Mainframe data management incurs direct and indirect costs. Inefficiencies in the backup and archive process often continue along undetected, silently adding to expenditures without delivering any additional value. Below are a few examples of changes that will decrease the total cost of ownership (TCO) without requiring large-scale changes, allowing organizations to reduce backup costs without sacrificing recovery requirements:

  • Incremental backup: Limiting backups to data sets that have changed since the last backup–instead of backing up all data sets every single time–will save time and money on redundant processes.
  • Deduplication: Duplicate copies of data should be eliminated if your target storage system supports it. This will free up a lot of storage space by removing repeating data.
  • Compression: Decreasing the size of stored data sets before it is sent over the network decreases costs. Secure and efficient compression is critical. This reduces costs in two ways: First, by reducing the capacity on the target storage, and, second, by reducing the amount of cloud provider network bandwidth used.
  • Leveraging commodity storage: Legacy tape and VTL tools write data serially, causing performance bottlenecks. They are also expensive to maintain. You need a solution that securely delivers mainframe data to any cloud or on-prem storage system. This will eliminate vendor lock-in and make it possible to benefit from pay-as-you-go cloud storage instead of endlessly stocking up on tapes and VTLs.
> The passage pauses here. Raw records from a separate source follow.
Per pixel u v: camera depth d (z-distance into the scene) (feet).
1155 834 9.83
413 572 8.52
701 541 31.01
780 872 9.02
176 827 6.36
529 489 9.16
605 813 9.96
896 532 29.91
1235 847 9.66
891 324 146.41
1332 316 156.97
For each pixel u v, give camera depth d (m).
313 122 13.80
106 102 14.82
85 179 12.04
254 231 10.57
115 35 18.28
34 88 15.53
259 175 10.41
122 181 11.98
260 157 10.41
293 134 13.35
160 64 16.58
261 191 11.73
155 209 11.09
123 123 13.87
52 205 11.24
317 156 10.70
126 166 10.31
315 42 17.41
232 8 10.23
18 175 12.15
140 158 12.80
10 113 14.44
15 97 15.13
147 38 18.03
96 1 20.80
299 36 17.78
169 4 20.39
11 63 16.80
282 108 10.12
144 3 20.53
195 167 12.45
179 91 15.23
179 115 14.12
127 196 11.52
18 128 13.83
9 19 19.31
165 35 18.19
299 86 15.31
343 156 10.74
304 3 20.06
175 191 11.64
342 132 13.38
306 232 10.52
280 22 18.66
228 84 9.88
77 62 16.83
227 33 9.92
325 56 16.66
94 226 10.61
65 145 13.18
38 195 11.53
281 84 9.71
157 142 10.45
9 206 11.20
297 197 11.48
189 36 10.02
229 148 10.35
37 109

Legacy mainframe backup and archive data tools also indirectly add to the TCO of data management by requiring separate encryption software, and by taking the option of tiered long-term storage in the cloud off the table. For example, banks’ data regulatory requirements require masses of archived data–most of which will never be accessed–to be kept for years. Paying the same amount for storing this data as you do for hot data significantly increases backup costs for no reason. As explained here, selecting the right kind of storage for this type of data can significantly affect backup costs.

Improving Recovery Efficiency

How companies approach the backup stage dictates how efficient their recovery process is. Unplanned downtime is so expensive and potential non-compliance fees so high that all possibilities for avoiding it should be considered. Several things can increase recovery efficiency:

  • Availability & Replication: Cloud storage makes data recovery possible from anywhere, and data can also be replicated to a different region for disaster recovery (both cloud and on-prem).
  • Write Once, Read Many (WORM) storage: This prevents erasure and/or tampering while also protecting you against ransom attacks.
  • Immutable backups: Backing up data in the cloud so there is an immutable backup in the cloud keeps your data available as soon as your system is up and running, without any need for archived data.
  • Multiple snapshots: Maintaining multiple versions of your data by making regular flash copies of volumes and datasets maintains accurate versioning, enabling automated recovery.
  • Stand-alone restore: Stand-alone restore allows bare-metal recovery from tape or cloud in cases of cyber-attacks, disasters, and errors. Cloud-based backup platforms can enable initial program load (IPL) from a cloud server for a quick recovery that significantly reduces unplanned downtime.
  • End-to-end encryption: End-to-end encryption reduces the risk of malicious data corruption that could cause logical failures and other problems, making recovery scenarios more complex and more expensive. Encryption is also critical for meeting regulatory requirements regarding data security and privacy.

Decreasing the cost and increasing the efficiency of mainframe backup and recovery is an important strategic goal for IT leaders. Although it’s a big challenge, companies that systematically address the core issues will be well on their way to increasing security and minimizing downtime without incurring a significant increase in costs.